--- Dataset excerpts ---

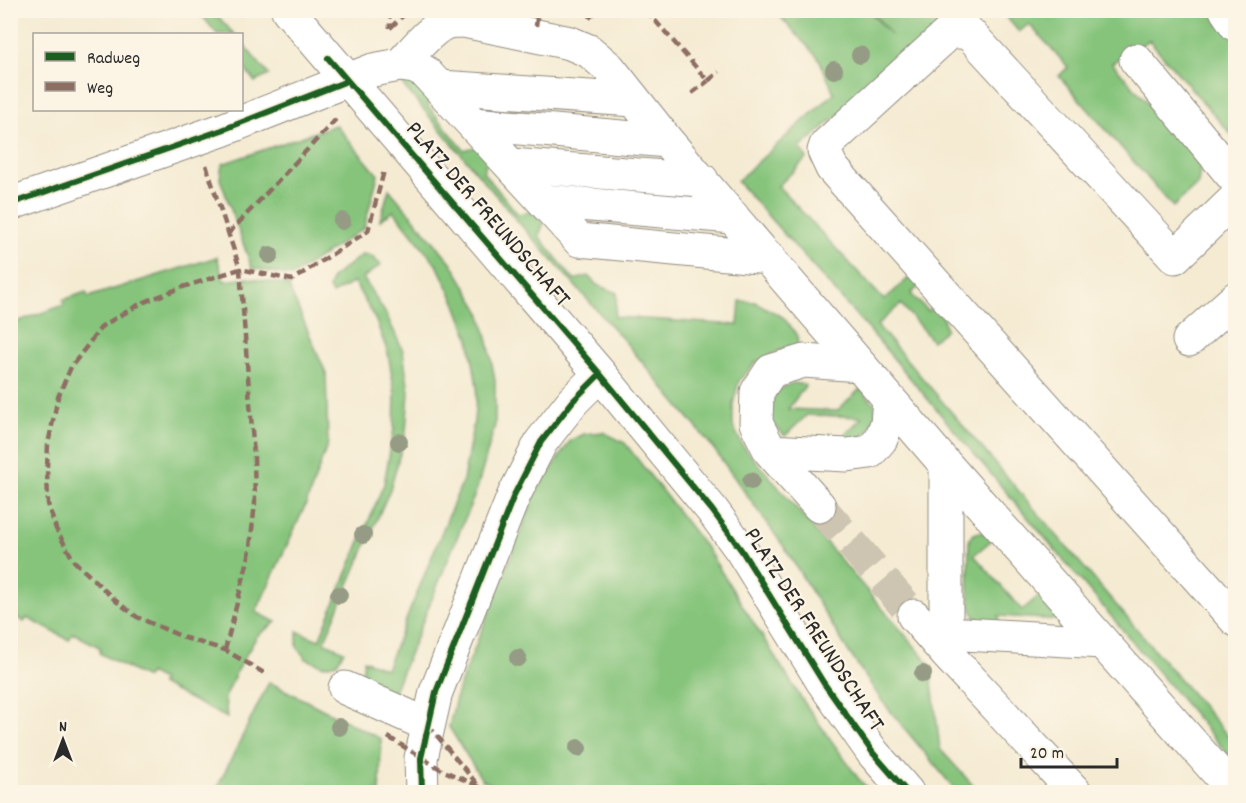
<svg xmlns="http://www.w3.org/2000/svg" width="1246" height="803" viewBox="0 0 1246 803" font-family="Dekko,sans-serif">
  <rect width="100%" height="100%" fill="#fcf5e5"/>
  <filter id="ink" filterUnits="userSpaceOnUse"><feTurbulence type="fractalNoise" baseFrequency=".0167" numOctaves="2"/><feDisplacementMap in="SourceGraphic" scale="12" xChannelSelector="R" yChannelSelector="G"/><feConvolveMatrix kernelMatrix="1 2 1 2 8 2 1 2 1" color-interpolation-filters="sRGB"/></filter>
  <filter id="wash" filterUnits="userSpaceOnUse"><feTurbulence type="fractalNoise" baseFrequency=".008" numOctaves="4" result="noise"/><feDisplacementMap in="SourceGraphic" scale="24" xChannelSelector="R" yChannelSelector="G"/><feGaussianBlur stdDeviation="1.35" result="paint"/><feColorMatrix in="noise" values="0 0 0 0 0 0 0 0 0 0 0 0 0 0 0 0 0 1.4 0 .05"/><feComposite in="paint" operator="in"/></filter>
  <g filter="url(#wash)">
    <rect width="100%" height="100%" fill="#f5ebd3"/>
    <path fill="#86c47b" stroke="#587853" stroke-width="1.5" d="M198 11H213L234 34H217Z
      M775 11H869L891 35 872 11H959L800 148 807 158 778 186 884 300 911 276 920 285 911 294 928 311 937 306 942 312 946 330 932 341 901 304 877 325 1235 744V763L871 332 737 181 834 93 819 59Z
      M1001 11H1235V139L1149 40 1112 63 1201 162 1198 184 1173 207 1059 76 1068 67 1029 24 1019 32Z
      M242 43 269 75 255 82 242 65Z
      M407 81 433 93 428 106 464 150 478 146 488 159 483 172 518 214 532 211 544 223 539 236 574 280 588 276 597 285 617 293 615 317 738 325 740 301 755 302 783 317 798 336 797 349 780 350 755 363 739 381 733 404V426L743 446 930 664 940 749 979 792H957L882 701 848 651 784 547 711 445 627 344 520 224 402 84Z
      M336 125 378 175 364 228 292 276 252 268 220 179 222 164Z
      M389 189 451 262 480 311 489 346 495 381V425L477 489 392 696 368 688 362 674 364 660 386 669 463 480 474 421 477 387 469 338 455 302 438 267 394 211 380 220Z
      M363 254 371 256 381 265 363 278 386 314 403 351 409 392 406 431 391 487 324 642 344 651 337 663 324 666 306 659 297 647V631L319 640 384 484 394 429 395 394 388 353 376 321 354 282 332 294 329 289 332 278Z
      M217 257 224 281 248 278 288 285 326 373 328 443 307 502 256 612 276 622 257 636 237 670 225 698 227 718 160 684 162 680 149 673 146 678 99 653 101 648 73 633 69 640 27 618 24 622 11 614V594L15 592 10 580V333L16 322 64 305 63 300 86 292 88 297Z
      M794 383 806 385 788 409 837 411 860 389 875 404 876 417 867 433 857 439 840 440 862 417 807 415 785 436 770 421C773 399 769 390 794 383Z
      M603 432 625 443 707 549 801 698 858 778 871 792H510L482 780 449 727 457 693 536 492 570 441 584 434Z
      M980 532 987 534 993 539 974 555 1022 610 1040 595 1065 623 1060 629 1059 620 999 616 998 627C989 625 979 623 974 615 966 603 969 555 969 539L974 534Z
      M269 682 381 739 380 792H215Z"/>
  </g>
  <g filter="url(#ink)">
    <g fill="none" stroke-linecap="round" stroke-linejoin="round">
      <path stroke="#cdc5b1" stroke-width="33" stroke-dasharray="33 16" stroke-linecap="butt" d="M819 506 914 616"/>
      <defs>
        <path id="minor" d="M288 10 600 374 712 510 742 551 823 682 873 753 907 792
          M1226 10 1236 25
          M1136 60 1236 180
          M400 65C412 53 432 26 449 22 453 21 459 21 464 21L570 43 589 51 609 68 667 141 946 465 1235 792
          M440 87 634 100
          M474 124 667 141
          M511 165 702 180
          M1236 198 1175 257 969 33 951 31 826 145 824 151 832 168 1236 620
          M544 201 733 217
          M10 204 222 130 373 70 400 65 414 67 425 72 579 240 769 258
          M1189 340 1236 298
          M770 451 847 455 870 452 881 439 887 423 889 399
          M946 465V653
          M819 506 770 451 756 423 757 392 771 371 804 361 860 365
          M914 616 946 653 1075 792
          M946 633 1102 642
          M345 688 428 725
          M422 792 421 758 436 692 514 495 541 442 573 401 600 374"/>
      </defs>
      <use href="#minor" stroke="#908b7f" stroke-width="35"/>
      <use href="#minor" stroke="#fff" stroke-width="33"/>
      <path stroke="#8d6e63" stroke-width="4.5" stroke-dasharray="9 4.5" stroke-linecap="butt" d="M389 10 390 28
        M646 10 708 81 719 72
        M589 18 598 10
        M536 26 538 10
        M390 28 409 10
        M692 93 708 81
        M206 165 240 269 254 457 255 503 249 556 225 650
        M228 234 337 118
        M264 673 225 650 185 638 137 617 116 601 74 561 56 529 48 504 47 467 48 444 58 397 71 367 102 326 142 303 180 288 240 269 292 280 368 231 384 171
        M428 725 477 784
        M388 737 442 770 492 792"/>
      <defs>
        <path id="cycleway" d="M328 58 600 374 712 510 742 551 823 682 873 753 907 792
          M10 204 222 130 347 81
          M422 792 421 758 436 692 514 495 541 442 573 401 600 374"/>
      </defs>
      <use href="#cycleway" stroke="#fcf5e5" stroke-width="10"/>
      <use href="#cycleway" stroke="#1b5e20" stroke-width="6"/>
    </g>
    <g fill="#959b84">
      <circle cx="860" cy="55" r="9"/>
      <circle cx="834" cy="70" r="9"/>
      <circle cx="342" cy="221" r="9"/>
      <circle cx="270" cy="255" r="9"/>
      <circle cx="399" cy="442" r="9"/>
      <circle cx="751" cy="481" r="9"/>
      <circle cx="363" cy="535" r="9"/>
      <circle cx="339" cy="595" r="9"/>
      <circle cx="518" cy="658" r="9"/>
      <circle cx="923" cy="674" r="9"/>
      <circle cx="339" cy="727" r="9"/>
      <circle cx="578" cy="748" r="9"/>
    </g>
  </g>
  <g text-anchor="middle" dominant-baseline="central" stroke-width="4.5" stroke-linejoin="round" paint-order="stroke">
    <g font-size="24" fill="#2b2b2b" stroke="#fcf5e5">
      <text transform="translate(487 215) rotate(49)">PLATZ DER FREUNDSCHAFT</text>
      <text transform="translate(813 630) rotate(57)">PLATZ DER FREUNDSCHAFT</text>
    </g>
  </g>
  <rect width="1246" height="803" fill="none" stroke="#fcf5e5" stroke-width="36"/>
  <rect x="33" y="33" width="210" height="78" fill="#fcf5e5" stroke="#a8a49b" stroke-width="1.5"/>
  <rect x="45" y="52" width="30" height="9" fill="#1b5e20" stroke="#a8a49b" stroke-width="1.5"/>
  <text x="87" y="63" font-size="18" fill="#2b2b2b">Radweg</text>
  <rect x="45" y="82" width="30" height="9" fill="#8d6e63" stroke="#a8a49b" stroke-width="1.5"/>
  <text x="87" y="93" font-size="18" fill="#2b2b2b">Weg</text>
  <g transform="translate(63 740)" stroke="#fcf5e5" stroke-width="4.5" paint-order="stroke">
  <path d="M0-4.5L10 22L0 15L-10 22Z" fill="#2b2b2b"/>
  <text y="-9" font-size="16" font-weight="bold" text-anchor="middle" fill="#2b2b2b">N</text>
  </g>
  <path d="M1021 758v9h96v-9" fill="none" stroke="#2b2b2b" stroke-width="3"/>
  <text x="1030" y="758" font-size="18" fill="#2b2b2b" stroke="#fcf5e5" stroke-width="4.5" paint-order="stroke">20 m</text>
</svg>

---

Above are the entries; write them out again exactly, omitting the pictures.

<svg xmlns="http://www.w3.org/2000/svg" width="1246" height="803" viewBox="0 0 1246 803" font-family="Dekko,sans-serif">
  <rect width="100%" height="100%" fill="#fcf5e5"/>
  <filter id="ink" filterUnits="userSpaceOnUse"><feTurbulence type="fractalNoise" baseFrequency=".0167" numOctaves="2"/><feDisplacementMap in="SourceGraphic" scale="12" xChannelSelector="R" yChannelSelector="G"/><feConvolveMatrix kernelMatrix="1 2 1 2 8 2 1 2 1" color-interpolation-filters="sRGB"/></filter>
  <filter id="wash" filterUnits="userSpaceOnUse"><feTurbulence type="fractalNoise" baseFrequency=".008" numOctaves="4" result="noise"/><feDisplacementMap in="SourceGraphic" scale="24" xChannelSelector="R" yChannelSelector="G"/><feGaussianBlur stdDeviation="1.35" result="paint"/><feColorMatrix in="noise" values="0 0 0 0 0 0 0 0 0 0 0 0 0 0 0 0 0 1.4 0 .05"/><feComposite in="paint" operator="in"/></filter>
  <g filter="url(#wash)">
    <rect width="100%" height="100%" fill="#f5ebd3"/>
    <path fill="#86c47b" stroke="#587853" stroke-width="1.5" d="M198 11H213L234 34H217Z
      M775 11H869L891 35 872 11H959L800 148 807 158 778 186 884 300 911 276 920 285 911 294 928 311 937 306 942 312 946 330 932 341 901 304 877 325 1235 744V763L871 332 737 181 834 93 819 59Z
      M1001 11H1235V139L1149 40 1112 63 1201 162 1198 184 1173 207 1059 76 1068 67 1029 24 1019 32Z
      M242 43 269 75 255 82 242 65Z
      M407 81 433 93 428 106 464 150 478 146 488 159 483 172 518 214 532 211 544 223 539 236 574 280 588 276 597 285 617 293 615 317 738 325 740 301 755 302 783 317 798 336 797 349 780 350 755 363 739 381 733 404V426L743 446 930 664 940 749 979 792H957L882 701 848 651 784 547 711 445 627 344 520 224 402 84Z
      M336 125 378 175 364 228 292 276 252 268 220 179 222 164Z
      M389 189 451 262 480 311 489 346 495 381V425L477 489 392 696 368 688 362 674 364 660 386 669 463 480 474 421 477 387 469 338 455 302 438 267 394 211 380 220Z
      M363 254 371 256 381 265 363 278 386 314 403 351 409 392 406 431 391 487 324 642 344 651 337 663 324 666 306 659 297 647V631L319 640 384 484 394 429 395 394 388 353 376 321 354 282 332 294 329 289 332 278Z
      M217 257 224 281 248 278 288 285 326 373 328 443 307 502 256 612 276 622 257 636 237 670 225 698 227 718 160 684 162 680 149 673 146 678 99 653 101 648 73 633 69 640 27 618 24 622 11 614V594L15 592 10 580V333L16 322 64 305 63 300 86 292 88 297Z
      M794 383 806 385 788 409 837 411 860 389 875 404 876 417 867 433 857 439 840 440 862 417 807 415 785 436 770 421C773 399 769 390 794 383Z
      M603 432 625 443 707 549 801 698 858 778 871 792H510L482 780 449 727 457 693 536 492 570 441 584 434Z
      M980 532 987 534 993 539 974 555 1022 610 1040 595 1065 623 1060 629 1059 620 999 616 998 627C989 625 979 623 974 615 966 603 969 555 969 539L974 534Z
      M269 682 381 739 380 792H215Z"/>
  </g>
  <g filter="url(#ink)">
    <g fill="none" stroke-linecap="round" stroke-linejoin="round">
      <path stroke="#cdc5b1" stroke-width="33" stroke-dasharray="33 16" stroke-linecap="butt" d="M819 506 914 616"/>
      <defs>
        <path id="minor" d="M288 10 600 374 712 510 742 551 823 682 873 753 907 792
          M1226 10 1236 25
          M1136 60 1236 180
          M400 65C412 53 432 26 449 22 453 21 459 21 464 21L570 43 589 51 609 68 667 141 946 465 1235 792
          M440 87 634 100
          M474 124 667 141
          M511 165 702 180
          M1236 198 1175 257 969 33 951 31 826 145 824 151 832 168 1236 620
          M544 201 733 217
          M10 204 222 130 373 70 400 65 414 67 425 72 579 240 769 258
          M1189 340 1236 298
          M770 451 847 455 870 452 881 439 887 423 889 399
          M946 465V653
          M819 506 770 451 756 423 757 392 771 371 804 361 860 365
          M914 616 946 653 1075 792
          M946 633 1102 642
          M345 688 428 725
          M422 792 421 758 436 692 514 495 541 442 573 401 600 374"/>
      </defs>
      <use href="#minor" stroke="#908b7f" stroke-width="35"/>
      <use href="#minor" stroke="#fff" stroke-width="33"/>
      <path stroke="#8d6e63" stroke-width="4.5" stroke-dasharray="9 4.5" stroke-linecap="butt" d="M389 10 390 28
        M646 10 708 81 719 72
        M589 18 598 10
        M536 26 538 10
        M390 28 409 10
        M692 93 708 81
        M206 165 240 269 254 457 255 503 249 556 225 650
        M228 234 337 118
        M264 673 225 650 185 638 137 617 116 601 74 561 56 529 48 504 47 467 48 444 58 397 71 367 102 326 142 303 180 288 240 269 292 280 368 231 384 171
        M428 725 477 784
        M388 737 442 770 492 792"/>
      <defs>
        <path id="cycleway" d="M328 58 600 374 712 510 742 551 823 682 873 753 907 792
          M10 204 222 130 347 81
          M422 792 421 758 436 692 514 495 541 442 573 401 600 374"/>
      </defs>
      <use href="#cycleway" stroke="#fcf5e5" stroke-width="10"/>
      <use href="#cycleway" stroke="#1b5e20" stroke-width="6"/>
    </g>
    <g fill="#959b84">
      <circle cx="860" cy="55" r="9"/>
      <circle cx="834" cy="70" r="9"/>
      <circle cx="342" cy="221" r="9"/>
      <circle cx="270" cy="255" r="9"/>
      <circle cx="399" cy="442" r="9"/>
      <circle cx="751" cy="481" r="9"/>
      <circle cx="363" cy="535" r="9"/>
      <circle cx="339" cy="595" r="9"/>
      <circle cx="518" cy="658" r="9"/>
      <circle cx="923" cy="674" r="9"/>
      <circle cx="339" cy="727" r="9"/>
      <circle cx="578" cy="748" r="9"/>
    </g>
  </g>
  <g text-anchor="middle" dominant-baseline="central" stroke-width="4.5" stroke-linejoin="round" paint-order="stroke">
    <g font-size="24" fill="#2b2b2b" stroke="#fcf5e5">
      <text transform="translate(487 215) rotate(49)">PLATZ DER FREUNDSCHAFT</text>
      <text transform="translate(813 630) rotate(57)">PLATZ DER FREUNDSCHAFT</text>
    </g>
  </g>
  <rect width="1246" height="803" fill="none" stroke="#fcf5e5" stroke-width="36"/>
  <rect x="33" y="33" width="210" height="78" fill="#fcf5e5" stroke="#a8a49b" stroke-width="1.5"/>
  <rect x="45" y="52" width="30" height="9" fill="#1b5e20" stroke="#a8a49b" stroke-width="1.5"/>
  <text x="87" y="63" font-size="18" fill="#2b2b2b">Radweg</text>
  <rect x="45" y="82" width="30" height="9" fill="#8d6e63" stroke="#a8a49b" stroke-width="1.5"/>
  <text x="87" y="93" font-size="18" fill="#2b2b2b">Weg</text>
  <g transform="translate(63 740)" stroke="#fcf5e5" stroke-width="4.5" paint-order="stroke">
  <path d="M0-4.5L10 22L0 15L-10 22Z" fill="#2b2b2b"/>
  <text y="-9" font-size="16" font-weight="bold" text-anchor="middle" fill="#2b2b2b">N</text>
  </g>
  <path d="M1021 758v9h96v-9" fill="none" stroke="#2b2b2b" stroke-width="3"/>
  <text x="1030" y="758" font-size="18" fill="#2b2b2b" stroke="#fcf5e5" stroke-width="4.5" paint-order="stroke">20 m</text>
</svg>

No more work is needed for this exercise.